To help the gallery celebrate its 30th anniversary, poets were invited, just like the biennial artists, to respond to the set theme. This gesture towards ekphrasis has had interesting results. At the onset, it places poets alongside painters, sculptors and video artists in a manner that does not suggest any kind of hierarchical relationship. Poems are ‘displayed’ within the gallery space, perusable as you take in the art. If confluences and relationships emerge, it is because each individual is somehow capturing the zeitgeist.

But every piece from the biennial (whose jurors were Claire Gilman, Alexandria Smith, and Richard Georges), selected here for publication in Moko has been chosen also because it in some way troubles the categories of genre we so often take for granted. These pieces exemplify how these categories are more – to borrow Jacques Derrida’s notion from his famous essay ‘The Law of Genre’ – contaminated than we would like to admit. To wit, Charlie Godet Thomas’ ‘Downpour Dream Song’, which he describes as an “Illuminated Manuscript”, pairs writing and imagery on newsprint. Cynthia Kirkwood’s delicate paintings recall asemic writing. James Cooper’s sculptures read like cheeky visual poems.

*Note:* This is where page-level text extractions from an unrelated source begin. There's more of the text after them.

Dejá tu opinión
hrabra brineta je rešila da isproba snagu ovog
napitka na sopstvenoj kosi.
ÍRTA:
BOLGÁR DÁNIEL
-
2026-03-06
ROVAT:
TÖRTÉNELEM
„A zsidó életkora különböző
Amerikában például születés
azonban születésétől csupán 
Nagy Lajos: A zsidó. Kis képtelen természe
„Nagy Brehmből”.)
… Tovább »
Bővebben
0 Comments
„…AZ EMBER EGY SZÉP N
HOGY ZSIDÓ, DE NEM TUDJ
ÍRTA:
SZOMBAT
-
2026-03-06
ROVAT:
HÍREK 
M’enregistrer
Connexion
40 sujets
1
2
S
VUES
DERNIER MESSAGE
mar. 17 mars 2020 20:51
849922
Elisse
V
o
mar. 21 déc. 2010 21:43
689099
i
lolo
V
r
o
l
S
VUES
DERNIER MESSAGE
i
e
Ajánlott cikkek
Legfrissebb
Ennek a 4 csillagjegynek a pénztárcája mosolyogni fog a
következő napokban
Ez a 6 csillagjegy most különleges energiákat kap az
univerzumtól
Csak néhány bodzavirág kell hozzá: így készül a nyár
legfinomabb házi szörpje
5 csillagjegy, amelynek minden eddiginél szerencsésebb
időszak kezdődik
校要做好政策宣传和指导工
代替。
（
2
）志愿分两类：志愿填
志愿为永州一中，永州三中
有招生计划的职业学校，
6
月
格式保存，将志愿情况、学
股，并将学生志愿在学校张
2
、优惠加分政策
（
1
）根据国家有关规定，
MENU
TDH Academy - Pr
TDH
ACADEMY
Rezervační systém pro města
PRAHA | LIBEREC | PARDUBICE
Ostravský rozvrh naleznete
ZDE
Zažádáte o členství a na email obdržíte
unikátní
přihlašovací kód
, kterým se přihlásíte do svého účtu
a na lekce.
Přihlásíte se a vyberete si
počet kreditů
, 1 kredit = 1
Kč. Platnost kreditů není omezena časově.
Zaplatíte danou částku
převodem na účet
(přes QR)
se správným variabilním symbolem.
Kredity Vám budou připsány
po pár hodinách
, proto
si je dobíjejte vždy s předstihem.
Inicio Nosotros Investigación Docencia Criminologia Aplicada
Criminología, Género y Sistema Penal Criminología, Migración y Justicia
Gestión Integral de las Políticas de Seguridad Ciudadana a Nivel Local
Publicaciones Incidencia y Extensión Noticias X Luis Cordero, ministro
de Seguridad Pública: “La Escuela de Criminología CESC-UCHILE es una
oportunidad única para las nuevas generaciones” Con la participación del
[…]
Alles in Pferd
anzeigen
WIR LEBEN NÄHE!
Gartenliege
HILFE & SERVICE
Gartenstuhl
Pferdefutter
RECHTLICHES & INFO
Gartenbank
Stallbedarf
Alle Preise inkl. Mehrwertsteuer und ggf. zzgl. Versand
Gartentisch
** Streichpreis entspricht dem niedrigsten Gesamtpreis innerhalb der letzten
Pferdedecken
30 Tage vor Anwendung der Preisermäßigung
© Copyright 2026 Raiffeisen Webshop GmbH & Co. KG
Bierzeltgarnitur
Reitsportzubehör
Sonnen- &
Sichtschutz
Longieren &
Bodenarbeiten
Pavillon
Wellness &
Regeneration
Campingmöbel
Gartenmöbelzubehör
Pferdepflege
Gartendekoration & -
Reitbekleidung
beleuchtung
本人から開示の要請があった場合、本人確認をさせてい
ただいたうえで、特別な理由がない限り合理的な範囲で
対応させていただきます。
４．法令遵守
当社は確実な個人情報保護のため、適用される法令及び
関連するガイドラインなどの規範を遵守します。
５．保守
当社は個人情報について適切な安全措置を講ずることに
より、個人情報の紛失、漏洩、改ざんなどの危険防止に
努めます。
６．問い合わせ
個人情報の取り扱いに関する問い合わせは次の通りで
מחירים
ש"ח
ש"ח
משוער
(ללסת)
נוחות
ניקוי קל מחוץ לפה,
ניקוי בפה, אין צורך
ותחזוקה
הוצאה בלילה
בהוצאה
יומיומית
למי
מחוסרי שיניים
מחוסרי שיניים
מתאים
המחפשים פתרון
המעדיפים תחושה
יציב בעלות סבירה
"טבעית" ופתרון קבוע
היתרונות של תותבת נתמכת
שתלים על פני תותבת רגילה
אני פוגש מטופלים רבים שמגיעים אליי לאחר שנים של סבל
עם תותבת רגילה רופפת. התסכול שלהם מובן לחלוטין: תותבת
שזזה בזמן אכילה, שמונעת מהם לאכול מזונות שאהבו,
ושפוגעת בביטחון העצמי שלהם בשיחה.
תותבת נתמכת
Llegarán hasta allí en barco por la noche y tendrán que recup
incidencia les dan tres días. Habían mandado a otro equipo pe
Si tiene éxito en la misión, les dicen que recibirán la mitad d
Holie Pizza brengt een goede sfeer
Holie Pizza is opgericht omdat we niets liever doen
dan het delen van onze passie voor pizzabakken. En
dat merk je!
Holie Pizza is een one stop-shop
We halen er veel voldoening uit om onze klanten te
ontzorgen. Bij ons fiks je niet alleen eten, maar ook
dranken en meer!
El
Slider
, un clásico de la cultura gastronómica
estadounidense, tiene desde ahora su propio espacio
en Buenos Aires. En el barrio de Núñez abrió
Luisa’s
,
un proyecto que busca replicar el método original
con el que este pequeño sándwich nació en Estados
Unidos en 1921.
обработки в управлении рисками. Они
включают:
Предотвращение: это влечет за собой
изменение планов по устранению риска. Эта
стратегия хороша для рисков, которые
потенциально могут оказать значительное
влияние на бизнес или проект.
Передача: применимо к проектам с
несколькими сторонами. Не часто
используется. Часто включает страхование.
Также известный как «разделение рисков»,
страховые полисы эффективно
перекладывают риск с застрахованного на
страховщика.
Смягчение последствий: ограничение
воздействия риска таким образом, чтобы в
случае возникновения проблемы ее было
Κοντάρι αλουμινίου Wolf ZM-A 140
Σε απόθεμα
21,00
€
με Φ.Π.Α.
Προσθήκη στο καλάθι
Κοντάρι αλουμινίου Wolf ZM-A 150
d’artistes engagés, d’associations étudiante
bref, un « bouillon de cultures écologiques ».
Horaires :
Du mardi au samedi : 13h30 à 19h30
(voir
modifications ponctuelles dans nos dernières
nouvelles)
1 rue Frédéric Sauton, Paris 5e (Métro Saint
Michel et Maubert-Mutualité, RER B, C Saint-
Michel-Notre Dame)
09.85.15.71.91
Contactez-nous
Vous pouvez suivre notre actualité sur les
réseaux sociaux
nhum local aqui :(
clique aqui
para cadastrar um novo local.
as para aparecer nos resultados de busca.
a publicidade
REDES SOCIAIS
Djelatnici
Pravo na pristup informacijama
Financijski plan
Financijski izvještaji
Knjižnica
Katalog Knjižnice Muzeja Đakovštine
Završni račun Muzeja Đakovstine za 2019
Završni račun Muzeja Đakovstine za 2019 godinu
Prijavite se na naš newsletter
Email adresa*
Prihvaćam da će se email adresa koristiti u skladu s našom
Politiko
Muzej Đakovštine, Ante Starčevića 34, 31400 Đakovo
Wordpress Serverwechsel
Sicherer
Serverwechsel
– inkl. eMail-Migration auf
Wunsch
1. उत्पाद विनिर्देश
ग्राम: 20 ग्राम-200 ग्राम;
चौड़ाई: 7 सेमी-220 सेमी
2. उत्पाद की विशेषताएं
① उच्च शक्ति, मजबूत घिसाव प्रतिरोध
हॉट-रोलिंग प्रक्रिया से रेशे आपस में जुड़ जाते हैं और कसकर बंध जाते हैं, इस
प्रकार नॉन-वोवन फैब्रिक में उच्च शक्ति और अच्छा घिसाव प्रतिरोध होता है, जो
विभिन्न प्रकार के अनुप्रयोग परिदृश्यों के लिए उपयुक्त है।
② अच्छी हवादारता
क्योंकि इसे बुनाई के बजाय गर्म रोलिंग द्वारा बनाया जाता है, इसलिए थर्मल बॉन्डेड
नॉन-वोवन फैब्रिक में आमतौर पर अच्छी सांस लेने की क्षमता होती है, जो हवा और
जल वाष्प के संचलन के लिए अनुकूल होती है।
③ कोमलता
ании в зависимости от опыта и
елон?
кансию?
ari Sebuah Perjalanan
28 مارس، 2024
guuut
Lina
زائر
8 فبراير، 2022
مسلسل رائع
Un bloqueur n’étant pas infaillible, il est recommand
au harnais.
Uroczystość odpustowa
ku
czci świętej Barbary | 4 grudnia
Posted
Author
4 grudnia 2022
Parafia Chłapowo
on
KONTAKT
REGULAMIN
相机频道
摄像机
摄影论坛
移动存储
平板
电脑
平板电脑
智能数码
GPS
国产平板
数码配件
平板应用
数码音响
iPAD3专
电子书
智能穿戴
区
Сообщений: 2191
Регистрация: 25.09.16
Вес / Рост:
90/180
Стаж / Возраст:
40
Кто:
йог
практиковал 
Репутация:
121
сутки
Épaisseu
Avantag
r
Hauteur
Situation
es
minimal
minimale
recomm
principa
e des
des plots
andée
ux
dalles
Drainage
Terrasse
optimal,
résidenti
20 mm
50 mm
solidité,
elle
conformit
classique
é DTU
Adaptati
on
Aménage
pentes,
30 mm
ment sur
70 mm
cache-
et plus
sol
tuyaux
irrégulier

Jessica Lightbourne’s poem ‘brood’, meanwhile, reminds us that a poem is first and foremost a visual thing, while Catherine Hay’s ‘A Reference’ underlines poetry’s chameleon quality: it can shapeshift, it can be costumed in the form of an essay, letter or, in this case, ostensible character reference.

Outside of Bermuda, this issue also features new writing from Judy Raymond, famed for her non-fiction, who here pens a work of flash fiction, itself a genre that refuses to draw hard and fast lines. (When does a work of “flash fiction” become a “story”? Is flash fiction a genre within poetry?) Robert Young, known for his iconic fashion line The Cloth, gives us a poem that is as discursive as the notion of a designer crossing over into words. And acclaimed novelist Lisa Allen-Agostini reminds us that she is also a poet through her appreciation of a single poem by Paula Obé.

The issue is rounded out by an essay from Moko’s co-founder Richard Georges, now the Poet Laureate of the British Virgin Islands. Richard heralds worlds yet to be written within the BVI and argues against essentialist notions of “national” literature. “A literature built out of this small place must be big enough to include both the romantic and the realist, the traditional and the avant garde, the sacred and the profane, the familiar, the esoteric, the mundane and the fantastic,” he says.

I hope all of this suggests that entrenching notions of nation language involves not only the embrace of de-colonized expression but also de-colonized forms and genres. Perhaps it is imperative for writers within the Caribbean space – because it is a space that is complex and multitudinous; that refuses to be pinned down – perhaps it is imperative for such a region’s writers to embrace fervently, within their thought and practice, and in the widest sense, new vocabularies.